That was only a portion of the entire wording, which I can not remember. But I considered whether brief exposure to fumes over several years tallies up to prolonged exposure.
A man and a woman were in the white SUV on the opposite side of the pump I was using; their side was pump one. He was out working the pump, and the woman sat in the car. The front two windows of their white SUV were down, and she was wearing large, rounded-square plastic sunglasses, and she was not listening to the radio.
His head was shaved, and he had a goatee, and he wore thin, angular athletic sunglasses.
My right hand was on the pump, and I propped myself against it and looked out on the highway to avoid looking at him. As the digital numbers in the "Amount Sold" display neared $40, I took back control of the handle's trigger.

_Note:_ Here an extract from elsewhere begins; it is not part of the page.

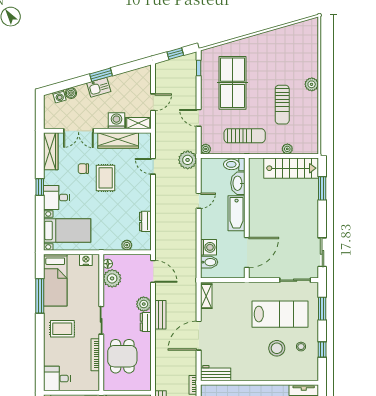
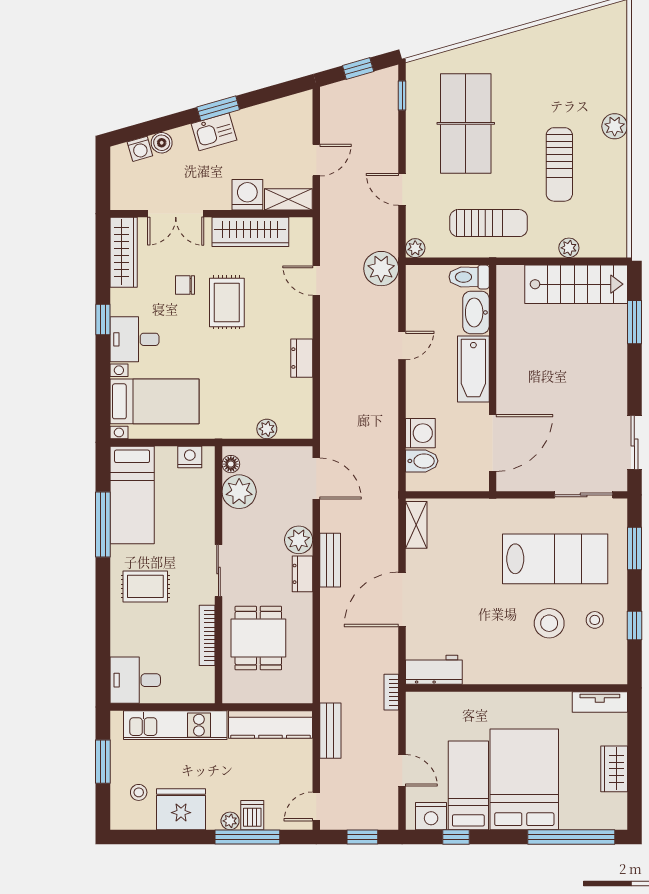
dresser: (145, 221) -> (302, 358), moved

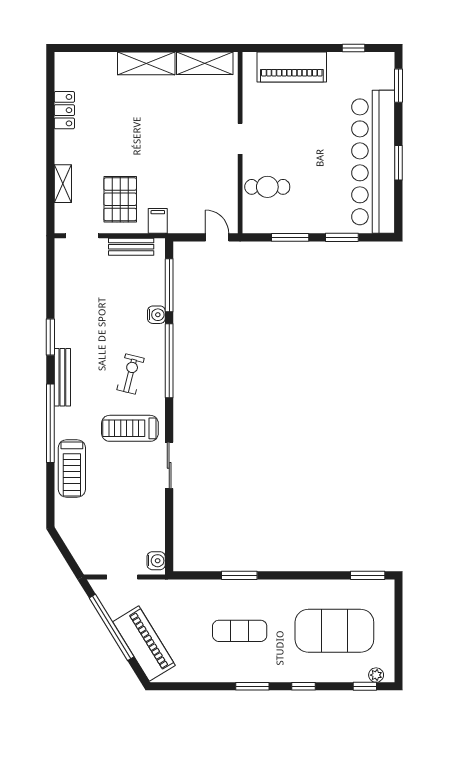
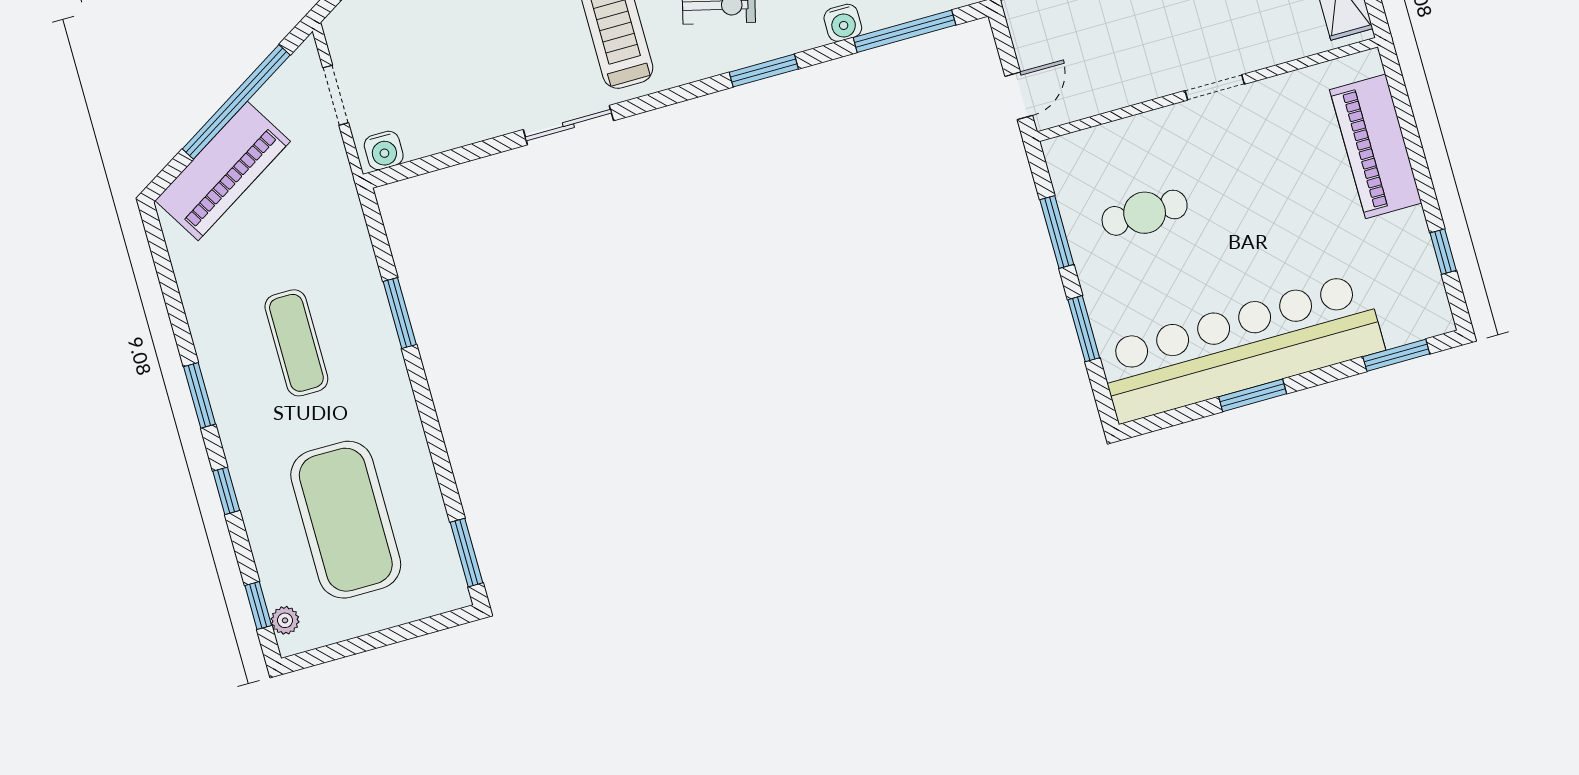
cafe table: (267, 187) -> (1145, 213), moved, turned 90
window: (169, 361) -> (764, 71), width x0.47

The man putting fuel into the white SUV said that it is about time that we see some relief with fuel prices, and he asked didn't I agree.
I agreed.
He said it's unbelievable and frustrating how much the cost of fuel has risen since he was a kid and it averaged 96 cents.
I agreed.
I said that I even remember fuel costing little more than a dollar. "And I'm not -" I was going to say old, but I realized that he was not old, and it would be rude to indicate that I felt him so much older than me.
"And I'm 22," I said.
We exchanged frustrations. I had long stopped fueling my Jeep. I joked about the Keystone Pipeline. His wife spoke up for the first and only time from the passenger seat. That oil won't go to China if a Republican is elected president, she said. She guaranteed me that.
She was a fifth-grade teacher at my elementary school. I remember her, but she does not know me. I wondered if after I told my age she calculated in her head that I could have been a student of hers 11 years ago.
I concluded that the entire oil ordeal is frustrating. The man agreed.
"And I fought for this country ..." he said. He didn't finish his thought. I wondered if it was that he felt he deserved relief even more than I, or any civilian, do or does. I wondered if he suddenly thought less of me because I didn't, and won't, fight. I could feel him examining me - my face alone visible to him because of the pump - and holding something back.
I said nothing. He said nothing. His mouth curled into a shape that I could not identify as either a smile or a frown. He swiveled his head slightly to the right with the strange expression in his lips. I was ready to end our conversation.
"Well, we'll see," I said. What we'll see, I don't know. He agreed. I told them to have a good evening, and I meant it.